Aufgabenstellung: Wie viel Protein pro Impfdosis wurde laut dem Auszug über Verunreinigungen im AstraZeneca-Impfstoff in der Charge gemessen, die die Ulmer Arbeitsgruppe genauer untersucht hat?

Schon im März hatte man in Greifswald bei den seltenen schweren Nebenwirkungen unter AstraZeneca eine Analogie zu heparininduzierten Thrombozytopenien vermutet, die schließlich den Namen VITT erhielt.
Puzzleteil 2: Die Verunreinigungen
Aus dem pharmazeutischen Blickwinkel war im April ein weiteres Ergebnis aus Greifswald besonders interessant: „Das Ausmaß der akuten Entzündungsreaktion, die durch die Impfstoffkomponenten induziert wird, scheint ein wichtiger – und potenziell behebbarer – Faktor zu sein, der durch die Reduzierung von Verunreinigungen und das Weglassen von EDTA verringert werden könnte“, hieß es. Zu den Einschränkungen der Studie zähle aber, dass die detaillierten Spezifikationen des ChAdOx1 nCov-19-Impfstoffs nicht öffentlich verfügbar seien und die potenziellen Auswirkungen von vorgefundenen etwa 35-40 µg humanen Zellkulturproteinen (als Verunreinigung aus der Produktionszelllinie T-REx HEK-293) pro Impfdosis von den zuständigen Zulassungsbehörden noch bewertet werden müssten.
Diese also schon in Greifswald erkannten Proteinverunreinigungen haben nun aktuell durch eine Pressemitteilung einer Arbeitsgruppe aus Ulm medial eine größere Aufmerksamkeit erfahren. In der ebenfalls zunächst nur auf einem Preprint-Server erschienen Arbeit und der zugehörigen Mitteilung heißt es, dass in den Untersuchungen der Proteingehalt pro Impfdosis deutlich über den theoretisch zu erwartenden 12,5 µg liege. In einer genauer untersuchten Charge habe er sogar 32 µg betragen.
Wie Prof. Greinacher aus Greifswald gegenüber dem Science Media Center anlässlich der neuesten Ergebnisse aus Ulm erläuterte, hatte ihm Professor Kochanek aus der Arbeitsgruppe in Ulm den entscheidenden Hinweis gegeben, Untersuchungen auf Verunreinigungen durchzuführen. „Die Ulmer Arbeitsgruppe hat jetzt unabhängig von unserem Labor sehr ähnliche Ergebnisse gefunden, was aus wissenschaftlicher Sicht erst einmal sehr gut ist.“ Gegenüber der Stuttgarter Zeitung erklärte die Erstautorin der Arbeit aus Ulm Lea Krutzke, dass sie selbst mit AstraZeneca erstgeimpft sei. Sie mache sich deshalb nun keine Sorgen, könne aber eine grundsätzliche Einschätzung zur Sicherheit des Impfstoffs nicht vornehmen.
Reichen bisherige Qualitätskontrollen nicht aus?

Vorliegende Daten:
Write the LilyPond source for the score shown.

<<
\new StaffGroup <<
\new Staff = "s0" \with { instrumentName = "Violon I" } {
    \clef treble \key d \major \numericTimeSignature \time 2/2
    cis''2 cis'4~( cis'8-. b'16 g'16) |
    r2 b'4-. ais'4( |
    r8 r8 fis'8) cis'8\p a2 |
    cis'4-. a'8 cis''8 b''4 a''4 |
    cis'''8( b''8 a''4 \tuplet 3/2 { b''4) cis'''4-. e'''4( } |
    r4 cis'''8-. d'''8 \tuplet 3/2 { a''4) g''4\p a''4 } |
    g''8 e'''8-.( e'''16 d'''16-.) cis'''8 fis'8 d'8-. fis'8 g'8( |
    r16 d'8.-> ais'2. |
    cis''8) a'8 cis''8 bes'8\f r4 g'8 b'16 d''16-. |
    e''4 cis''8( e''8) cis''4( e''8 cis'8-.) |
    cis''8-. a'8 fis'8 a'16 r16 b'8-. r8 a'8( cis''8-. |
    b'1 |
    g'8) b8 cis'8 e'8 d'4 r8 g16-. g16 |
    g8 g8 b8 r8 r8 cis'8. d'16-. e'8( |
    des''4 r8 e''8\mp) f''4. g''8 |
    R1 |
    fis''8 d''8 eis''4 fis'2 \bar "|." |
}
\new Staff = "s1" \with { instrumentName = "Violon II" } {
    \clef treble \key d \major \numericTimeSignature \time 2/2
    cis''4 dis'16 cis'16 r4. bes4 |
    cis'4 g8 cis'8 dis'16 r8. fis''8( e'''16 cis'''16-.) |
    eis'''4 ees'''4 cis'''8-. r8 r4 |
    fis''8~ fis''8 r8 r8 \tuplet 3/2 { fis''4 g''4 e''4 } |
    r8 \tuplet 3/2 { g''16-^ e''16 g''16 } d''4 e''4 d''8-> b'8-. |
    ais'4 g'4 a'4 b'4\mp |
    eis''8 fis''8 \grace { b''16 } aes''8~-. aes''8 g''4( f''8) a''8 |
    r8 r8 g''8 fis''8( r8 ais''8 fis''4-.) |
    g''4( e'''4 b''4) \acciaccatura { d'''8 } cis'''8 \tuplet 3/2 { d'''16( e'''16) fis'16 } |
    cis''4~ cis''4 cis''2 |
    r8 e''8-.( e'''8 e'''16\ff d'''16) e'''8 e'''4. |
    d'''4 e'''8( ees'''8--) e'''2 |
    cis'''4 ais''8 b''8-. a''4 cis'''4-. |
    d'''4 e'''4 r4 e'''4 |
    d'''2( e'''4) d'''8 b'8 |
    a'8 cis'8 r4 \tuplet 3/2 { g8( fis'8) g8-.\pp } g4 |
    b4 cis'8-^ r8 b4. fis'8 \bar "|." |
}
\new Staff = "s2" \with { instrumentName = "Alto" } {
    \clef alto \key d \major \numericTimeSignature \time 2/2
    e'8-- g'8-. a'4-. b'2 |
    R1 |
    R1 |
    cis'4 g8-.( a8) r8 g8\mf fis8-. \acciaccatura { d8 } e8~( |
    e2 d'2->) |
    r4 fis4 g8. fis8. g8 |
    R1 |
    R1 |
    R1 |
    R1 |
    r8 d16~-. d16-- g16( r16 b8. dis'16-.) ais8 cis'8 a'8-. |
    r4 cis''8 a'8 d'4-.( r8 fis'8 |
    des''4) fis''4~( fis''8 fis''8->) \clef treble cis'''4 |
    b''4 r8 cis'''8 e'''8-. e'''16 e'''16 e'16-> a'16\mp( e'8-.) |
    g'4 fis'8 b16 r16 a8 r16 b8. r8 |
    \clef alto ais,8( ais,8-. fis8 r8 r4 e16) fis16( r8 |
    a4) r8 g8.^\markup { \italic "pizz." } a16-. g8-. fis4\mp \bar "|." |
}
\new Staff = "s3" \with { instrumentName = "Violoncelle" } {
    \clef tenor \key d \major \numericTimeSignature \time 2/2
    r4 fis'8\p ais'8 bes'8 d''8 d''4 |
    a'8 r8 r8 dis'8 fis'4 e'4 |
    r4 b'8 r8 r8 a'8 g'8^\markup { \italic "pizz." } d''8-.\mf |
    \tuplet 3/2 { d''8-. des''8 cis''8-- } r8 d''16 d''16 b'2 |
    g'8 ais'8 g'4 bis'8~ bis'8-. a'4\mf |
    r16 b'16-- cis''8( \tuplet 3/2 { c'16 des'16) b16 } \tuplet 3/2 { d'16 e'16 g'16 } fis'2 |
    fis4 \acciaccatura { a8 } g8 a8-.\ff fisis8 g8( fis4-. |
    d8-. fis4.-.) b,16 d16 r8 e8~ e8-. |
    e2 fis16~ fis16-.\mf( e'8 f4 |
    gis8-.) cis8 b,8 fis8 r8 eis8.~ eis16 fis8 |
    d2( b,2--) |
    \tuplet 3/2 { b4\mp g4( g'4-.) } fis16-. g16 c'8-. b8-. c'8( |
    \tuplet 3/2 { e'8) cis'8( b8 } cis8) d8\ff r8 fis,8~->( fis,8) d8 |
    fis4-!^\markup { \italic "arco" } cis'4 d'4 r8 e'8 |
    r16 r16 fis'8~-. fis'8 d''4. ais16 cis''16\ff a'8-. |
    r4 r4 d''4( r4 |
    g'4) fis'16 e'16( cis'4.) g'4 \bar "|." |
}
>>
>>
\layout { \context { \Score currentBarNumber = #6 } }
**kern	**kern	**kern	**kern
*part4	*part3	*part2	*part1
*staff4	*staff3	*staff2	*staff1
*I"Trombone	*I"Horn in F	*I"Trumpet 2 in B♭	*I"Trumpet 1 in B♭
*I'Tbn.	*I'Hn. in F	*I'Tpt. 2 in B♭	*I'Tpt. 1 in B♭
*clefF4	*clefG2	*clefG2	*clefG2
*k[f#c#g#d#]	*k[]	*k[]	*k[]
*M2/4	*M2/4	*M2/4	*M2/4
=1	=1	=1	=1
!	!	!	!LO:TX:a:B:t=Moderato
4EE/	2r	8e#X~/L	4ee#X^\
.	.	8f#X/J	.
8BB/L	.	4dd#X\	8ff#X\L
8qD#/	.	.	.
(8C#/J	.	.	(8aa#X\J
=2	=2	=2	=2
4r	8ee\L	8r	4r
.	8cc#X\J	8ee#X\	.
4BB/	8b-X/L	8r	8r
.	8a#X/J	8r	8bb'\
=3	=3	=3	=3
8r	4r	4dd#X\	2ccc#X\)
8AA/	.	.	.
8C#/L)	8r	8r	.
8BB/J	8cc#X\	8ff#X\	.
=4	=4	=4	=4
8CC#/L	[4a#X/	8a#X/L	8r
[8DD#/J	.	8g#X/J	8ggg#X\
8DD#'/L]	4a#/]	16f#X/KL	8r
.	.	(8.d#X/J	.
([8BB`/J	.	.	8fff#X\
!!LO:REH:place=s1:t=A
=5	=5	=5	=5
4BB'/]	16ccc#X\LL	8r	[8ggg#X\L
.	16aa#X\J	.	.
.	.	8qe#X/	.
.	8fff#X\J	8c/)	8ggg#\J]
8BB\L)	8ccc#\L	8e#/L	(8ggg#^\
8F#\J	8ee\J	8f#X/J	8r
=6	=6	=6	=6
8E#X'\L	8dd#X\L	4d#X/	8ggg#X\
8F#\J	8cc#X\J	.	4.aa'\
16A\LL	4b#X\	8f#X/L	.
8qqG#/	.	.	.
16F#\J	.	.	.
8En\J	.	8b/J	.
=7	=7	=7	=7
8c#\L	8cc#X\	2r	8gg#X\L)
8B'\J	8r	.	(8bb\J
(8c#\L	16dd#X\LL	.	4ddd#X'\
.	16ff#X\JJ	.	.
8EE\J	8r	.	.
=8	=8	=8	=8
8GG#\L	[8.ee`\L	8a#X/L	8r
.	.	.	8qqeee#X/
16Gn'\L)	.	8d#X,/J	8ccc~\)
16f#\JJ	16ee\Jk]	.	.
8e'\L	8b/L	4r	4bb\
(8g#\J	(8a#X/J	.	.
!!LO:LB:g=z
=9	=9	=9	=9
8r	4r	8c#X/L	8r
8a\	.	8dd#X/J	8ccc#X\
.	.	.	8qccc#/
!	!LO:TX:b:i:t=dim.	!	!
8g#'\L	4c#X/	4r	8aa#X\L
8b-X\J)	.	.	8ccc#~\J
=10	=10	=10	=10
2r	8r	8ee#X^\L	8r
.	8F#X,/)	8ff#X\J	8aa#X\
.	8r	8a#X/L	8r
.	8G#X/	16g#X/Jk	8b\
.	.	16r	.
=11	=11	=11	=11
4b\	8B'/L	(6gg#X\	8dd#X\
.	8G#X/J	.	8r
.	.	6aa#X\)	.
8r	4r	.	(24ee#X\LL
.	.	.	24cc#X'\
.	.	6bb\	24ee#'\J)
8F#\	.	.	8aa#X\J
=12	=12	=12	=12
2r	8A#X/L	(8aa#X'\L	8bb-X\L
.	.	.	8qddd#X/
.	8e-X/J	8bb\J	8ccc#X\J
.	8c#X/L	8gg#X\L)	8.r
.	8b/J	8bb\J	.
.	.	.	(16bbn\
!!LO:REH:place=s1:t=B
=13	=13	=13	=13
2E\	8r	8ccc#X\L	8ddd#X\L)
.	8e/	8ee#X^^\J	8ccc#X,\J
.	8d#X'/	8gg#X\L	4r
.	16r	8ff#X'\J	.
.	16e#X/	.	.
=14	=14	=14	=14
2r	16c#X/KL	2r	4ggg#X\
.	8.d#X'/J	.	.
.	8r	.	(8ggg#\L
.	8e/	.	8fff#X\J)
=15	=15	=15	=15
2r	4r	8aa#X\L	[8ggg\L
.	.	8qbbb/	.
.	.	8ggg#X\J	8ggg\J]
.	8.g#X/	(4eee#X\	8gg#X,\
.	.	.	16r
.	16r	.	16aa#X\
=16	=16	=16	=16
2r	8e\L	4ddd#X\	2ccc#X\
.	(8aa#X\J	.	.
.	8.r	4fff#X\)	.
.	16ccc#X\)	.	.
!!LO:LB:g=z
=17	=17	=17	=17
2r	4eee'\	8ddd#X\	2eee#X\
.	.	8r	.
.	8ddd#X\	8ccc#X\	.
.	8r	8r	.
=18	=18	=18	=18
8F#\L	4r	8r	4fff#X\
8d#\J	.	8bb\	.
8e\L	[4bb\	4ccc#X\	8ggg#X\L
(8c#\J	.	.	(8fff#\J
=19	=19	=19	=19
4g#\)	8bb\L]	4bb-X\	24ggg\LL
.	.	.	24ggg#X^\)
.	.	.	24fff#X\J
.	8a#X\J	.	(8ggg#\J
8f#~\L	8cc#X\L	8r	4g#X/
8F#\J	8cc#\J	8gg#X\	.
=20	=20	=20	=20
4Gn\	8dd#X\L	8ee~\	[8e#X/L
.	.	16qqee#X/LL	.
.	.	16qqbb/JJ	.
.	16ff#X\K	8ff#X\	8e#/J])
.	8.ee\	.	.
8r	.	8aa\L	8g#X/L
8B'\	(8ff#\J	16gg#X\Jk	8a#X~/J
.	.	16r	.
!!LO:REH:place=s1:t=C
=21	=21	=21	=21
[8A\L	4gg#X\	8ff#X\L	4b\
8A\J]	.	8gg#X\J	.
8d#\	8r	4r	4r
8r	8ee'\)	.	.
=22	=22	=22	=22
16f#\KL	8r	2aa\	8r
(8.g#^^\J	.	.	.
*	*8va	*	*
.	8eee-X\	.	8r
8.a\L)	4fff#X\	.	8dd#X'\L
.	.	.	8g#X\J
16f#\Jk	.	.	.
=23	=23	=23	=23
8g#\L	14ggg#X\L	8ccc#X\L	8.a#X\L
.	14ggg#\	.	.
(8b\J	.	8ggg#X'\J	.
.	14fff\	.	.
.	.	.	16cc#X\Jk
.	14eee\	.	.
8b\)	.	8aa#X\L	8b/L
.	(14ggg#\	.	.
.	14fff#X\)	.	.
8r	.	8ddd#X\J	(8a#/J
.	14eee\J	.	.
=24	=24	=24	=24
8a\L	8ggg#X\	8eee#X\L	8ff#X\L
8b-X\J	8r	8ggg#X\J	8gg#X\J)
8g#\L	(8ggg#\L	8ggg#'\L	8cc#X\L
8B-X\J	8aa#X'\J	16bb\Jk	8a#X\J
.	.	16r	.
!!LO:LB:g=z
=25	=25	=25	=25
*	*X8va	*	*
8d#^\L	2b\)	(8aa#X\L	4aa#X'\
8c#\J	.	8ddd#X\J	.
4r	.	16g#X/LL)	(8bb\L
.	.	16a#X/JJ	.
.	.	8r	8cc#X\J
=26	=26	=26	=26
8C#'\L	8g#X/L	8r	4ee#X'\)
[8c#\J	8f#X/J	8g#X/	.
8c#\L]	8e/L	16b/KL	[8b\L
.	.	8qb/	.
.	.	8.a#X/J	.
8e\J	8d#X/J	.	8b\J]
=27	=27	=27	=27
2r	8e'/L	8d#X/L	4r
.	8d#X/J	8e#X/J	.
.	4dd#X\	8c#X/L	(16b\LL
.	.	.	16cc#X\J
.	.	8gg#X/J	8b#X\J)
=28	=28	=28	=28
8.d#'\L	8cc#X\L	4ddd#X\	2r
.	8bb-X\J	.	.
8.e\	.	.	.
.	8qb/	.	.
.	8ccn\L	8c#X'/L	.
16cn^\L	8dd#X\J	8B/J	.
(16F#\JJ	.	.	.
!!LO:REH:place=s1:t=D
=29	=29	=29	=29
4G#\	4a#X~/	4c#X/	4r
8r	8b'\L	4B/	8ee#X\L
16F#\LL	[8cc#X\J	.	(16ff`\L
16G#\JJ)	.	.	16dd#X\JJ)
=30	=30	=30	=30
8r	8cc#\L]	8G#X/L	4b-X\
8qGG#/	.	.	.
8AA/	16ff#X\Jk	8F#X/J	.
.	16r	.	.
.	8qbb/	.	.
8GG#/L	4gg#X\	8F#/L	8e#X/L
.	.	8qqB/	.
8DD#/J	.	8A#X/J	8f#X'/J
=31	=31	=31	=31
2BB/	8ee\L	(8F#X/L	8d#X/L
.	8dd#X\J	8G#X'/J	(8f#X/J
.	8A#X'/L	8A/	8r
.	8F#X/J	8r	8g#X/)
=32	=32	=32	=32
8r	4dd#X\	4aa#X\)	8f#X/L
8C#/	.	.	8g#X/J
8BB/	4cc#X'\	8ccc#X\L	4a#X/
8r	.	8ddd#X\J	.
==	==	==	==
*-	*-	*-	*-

Lösung: 32 µg pro Impfdosis.